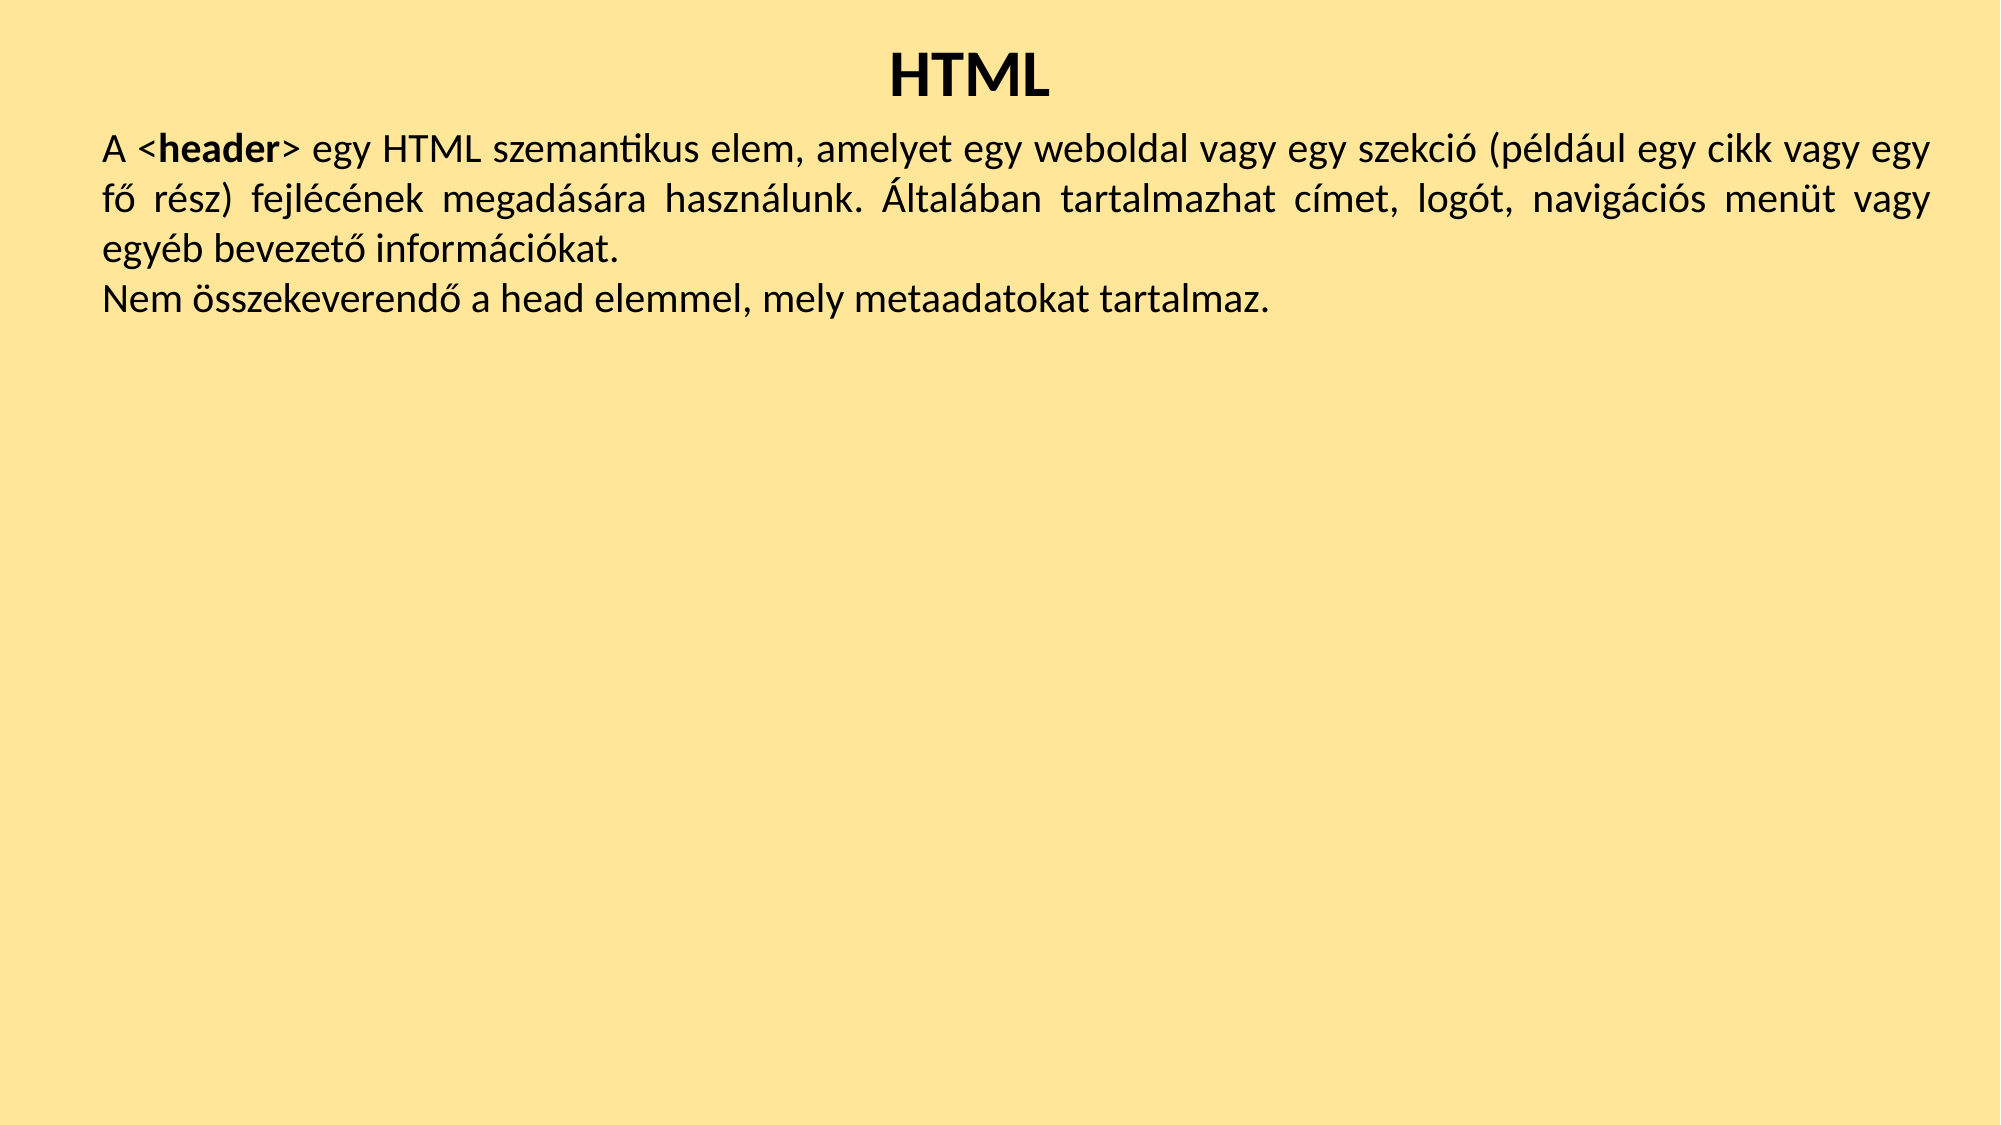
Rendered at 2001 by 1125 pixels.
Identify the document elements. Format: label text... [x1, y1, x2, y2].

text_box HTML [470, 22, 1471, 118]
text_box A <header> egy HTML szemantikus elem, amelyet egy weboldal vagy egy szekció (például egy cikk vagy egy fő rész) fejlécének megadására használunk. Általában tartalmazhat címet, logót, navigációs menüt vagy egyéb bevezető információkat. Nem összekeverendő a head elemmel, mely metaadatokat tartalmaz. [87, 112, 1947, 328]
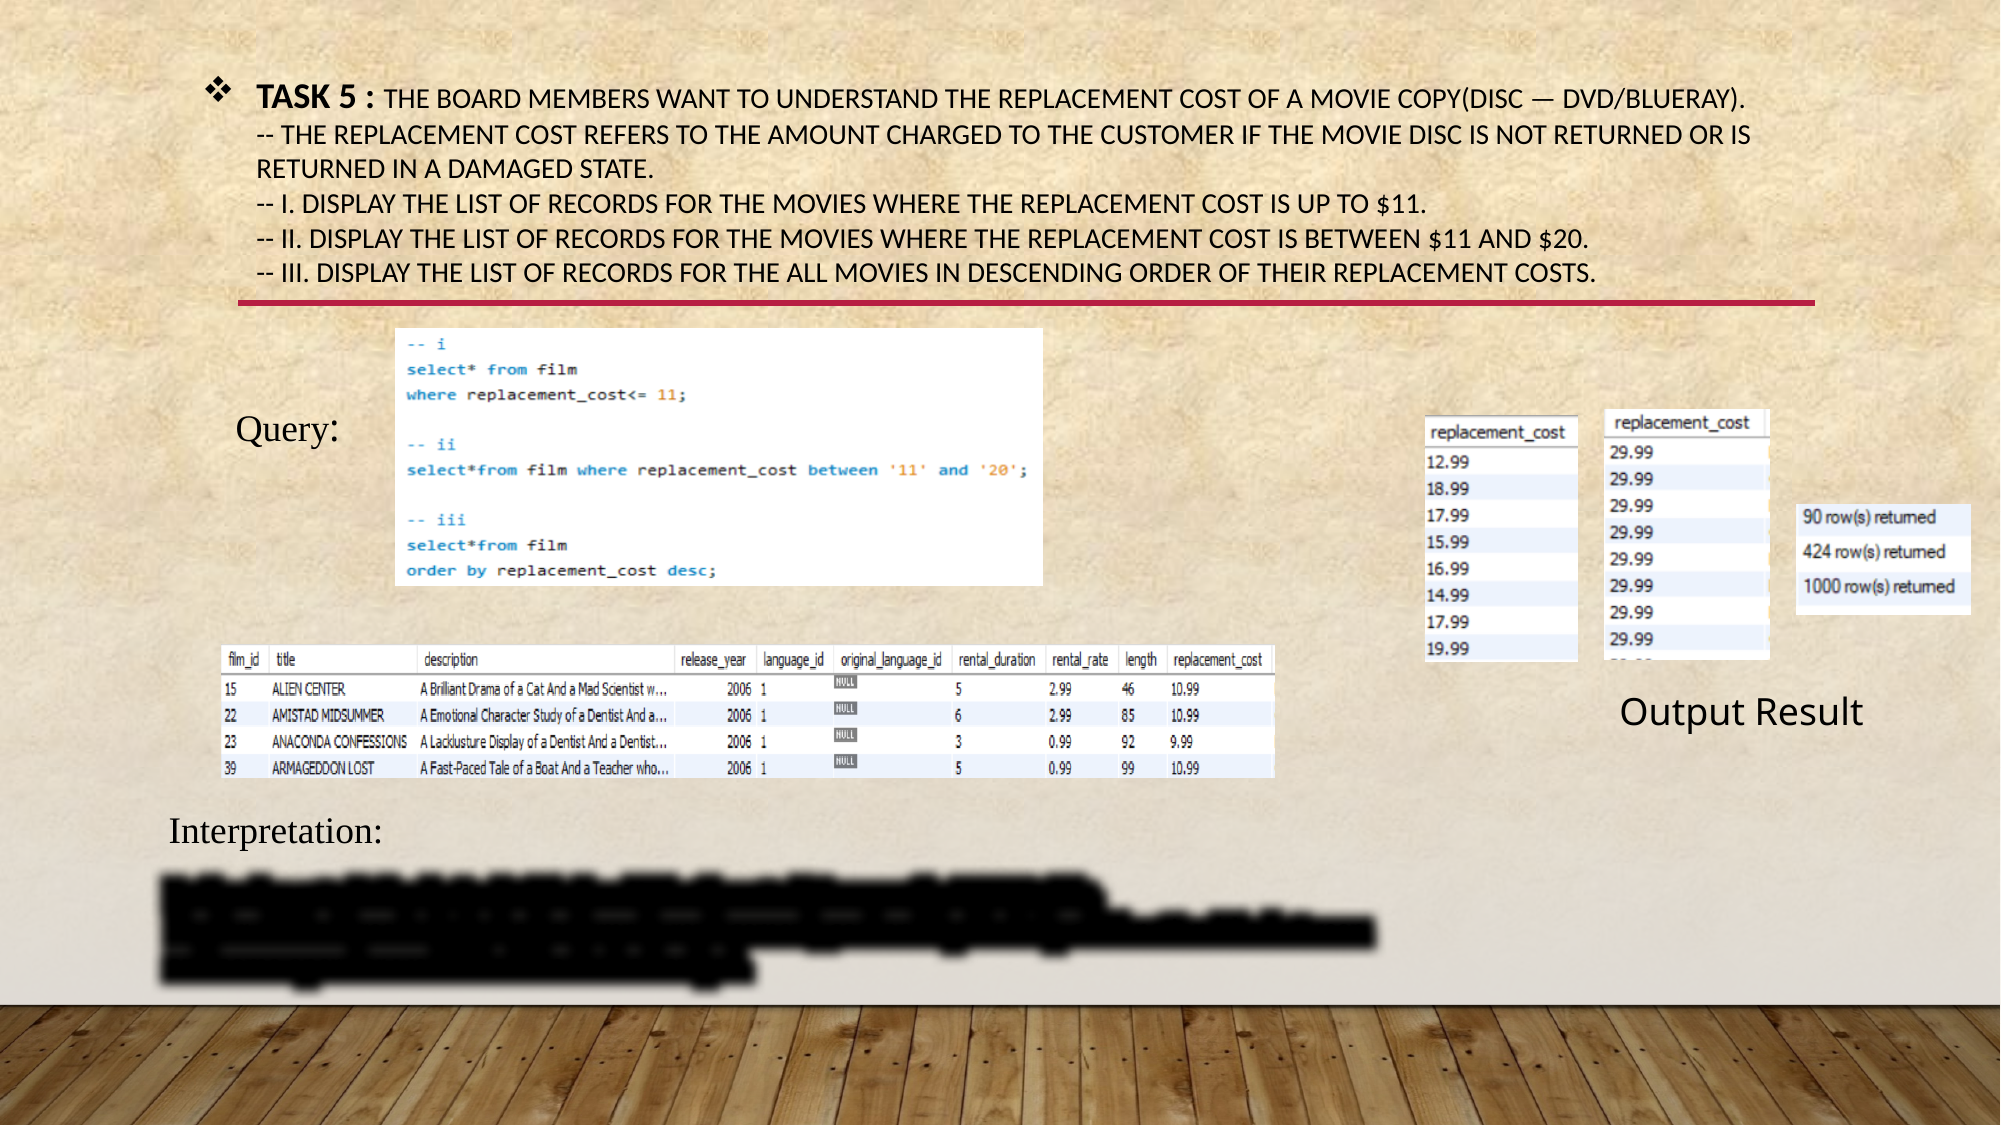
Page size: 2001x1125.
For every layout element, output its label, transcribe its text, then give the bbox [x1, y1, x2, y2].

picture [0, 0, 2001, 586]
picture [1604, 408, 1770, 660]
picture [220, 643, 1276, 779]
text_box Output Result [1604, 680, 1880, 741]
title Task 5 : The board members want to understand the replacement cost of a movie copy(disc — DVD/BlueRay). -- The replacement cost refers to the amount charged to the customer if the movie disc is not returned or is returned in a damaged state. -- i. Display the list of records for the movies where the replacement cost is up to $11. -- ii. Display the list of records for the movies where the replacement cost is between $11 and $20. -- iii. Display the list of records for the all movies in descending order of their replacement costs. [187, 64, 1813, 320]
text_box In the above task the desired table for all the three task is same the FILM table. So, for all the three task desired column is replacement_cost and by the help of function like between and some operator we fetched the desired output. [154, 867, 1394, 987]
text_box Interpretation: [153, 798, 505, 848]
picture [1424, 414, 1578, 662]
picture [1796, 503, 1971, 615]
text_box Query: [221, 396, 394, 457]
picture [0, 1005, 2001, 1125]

---

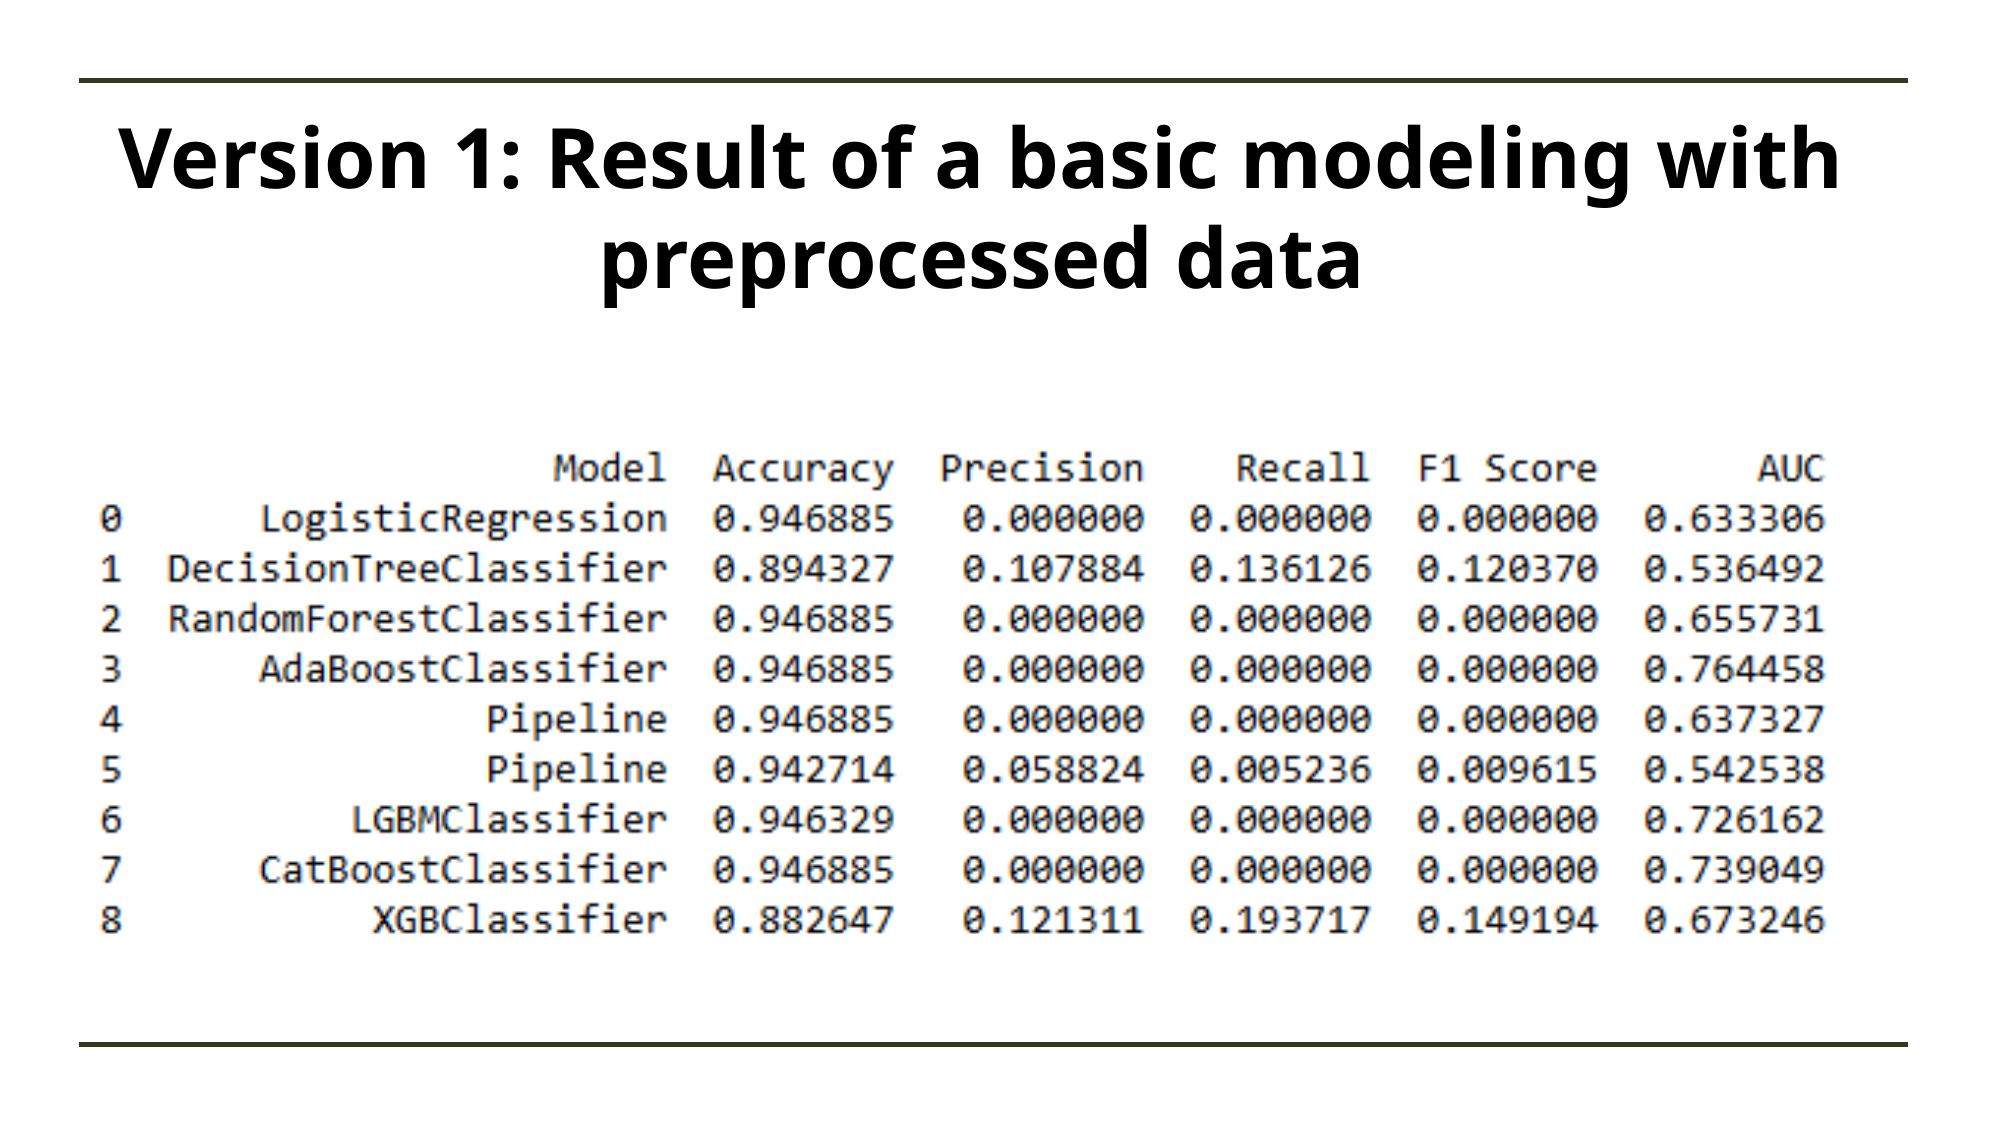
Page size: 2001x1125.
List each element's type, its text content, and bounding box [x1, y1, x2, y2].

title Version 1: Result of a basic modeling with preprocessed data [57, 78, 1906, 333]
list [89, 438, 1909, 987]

- [Aim of the exercise]: Retype, exactly and in full, the lines above from the one containing "List each element's" through the one containing "list [89, 438, 1909, 987]".

- [Task result]:
List each element's type, its text content, and bounding box [x1, y1, x2, y2].

title Version 1: Result of a basic modeling with preprocessed data [57, 78, 1906, 333]
list [89, 438, 1909, 987]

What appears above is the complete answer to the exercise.